Bâtir un mur de lave et mettre au passage le feu à toute la végétation avoisinante, prélever du sable pour découvrir en-dessous l’existence d’une source qui va rapidement inonder la région, vos choix ne sont pas sans conséquences. Au contraire, à trop vouloir résoudre un problème en casant à gauche ce qu’il y avait à droite, vous mettrez fréquemment la pagaille partout au point de vous sentir régulièrement perdu dans cet univers primitif et complexe. Le curseur bien imprécis ne vous aidera d’ailleurs pas à vous y retrouver. Si prélever un peu d’eau dans l’océan ne vous posera guère de problème, arracher un arbre ou araser une dune parmi dix autres tient de la gageure. Vous perdrez donc pas mal de temps à vous caler, et dans From Dust, les secondes gâchées se paient souvent au prix fort. Vos villageois n’auront d’autre choix que de vous pardonner vos errances, d’autant qu’eux-mêmes font un peu n’importe quoi. Contrôlés par l’IA, ils peinent souvent à trouver le meilleur chemin pour rallier le totem ou la relique que vous avez désigné et se retrouvent dans des situations improbables desquelles vous devez les tirer à coups de terraformation. Ces deux gros soucis exceptés et malgré un univers très minéral qui pourra rebuter, la création d’Eric Chahi se singularise du reste de la production actuelle. Véritable écosystème (hydro)géologique ludique, From Dust est un rêve mystique de géomorphologue (et non de botaniste ou de zoologiste).
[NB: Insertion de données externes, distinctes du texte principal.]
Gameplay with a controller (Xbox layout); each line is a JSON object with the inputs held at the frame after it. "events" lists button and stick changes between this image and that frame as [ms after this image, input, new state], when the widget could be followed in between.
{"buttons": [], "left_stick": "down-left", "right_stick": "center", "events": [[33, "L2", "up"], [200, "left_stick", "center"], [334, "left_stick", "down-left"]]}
Les fleuves y naissent et y meurent en quelques secondes, les terres tout juste dévastées refleurissent, les tsunamis déferlent et vous façonnez le monde presque comme bon vous semble tout au long d’une campagne pas bien longue ou dans l’une des nombreuses missions uniques. Le jeu d’Ubisoft manque assurément d’un poil de finitions et aurait pu faire preuve d’encore un peu plus d’ambition mais Eric Chahi prouve ici que, comme les vieux musicien, les programmeurs expérimentés ont toute leur place dans l’industrie actuelle.From Dust est un rêve mystique de géomorphologue. Les fleuves y naissent et y meurent en quelques secondes, les terres dévastées refleurissent, et vous façonnez le monde presque comme bon vous semble."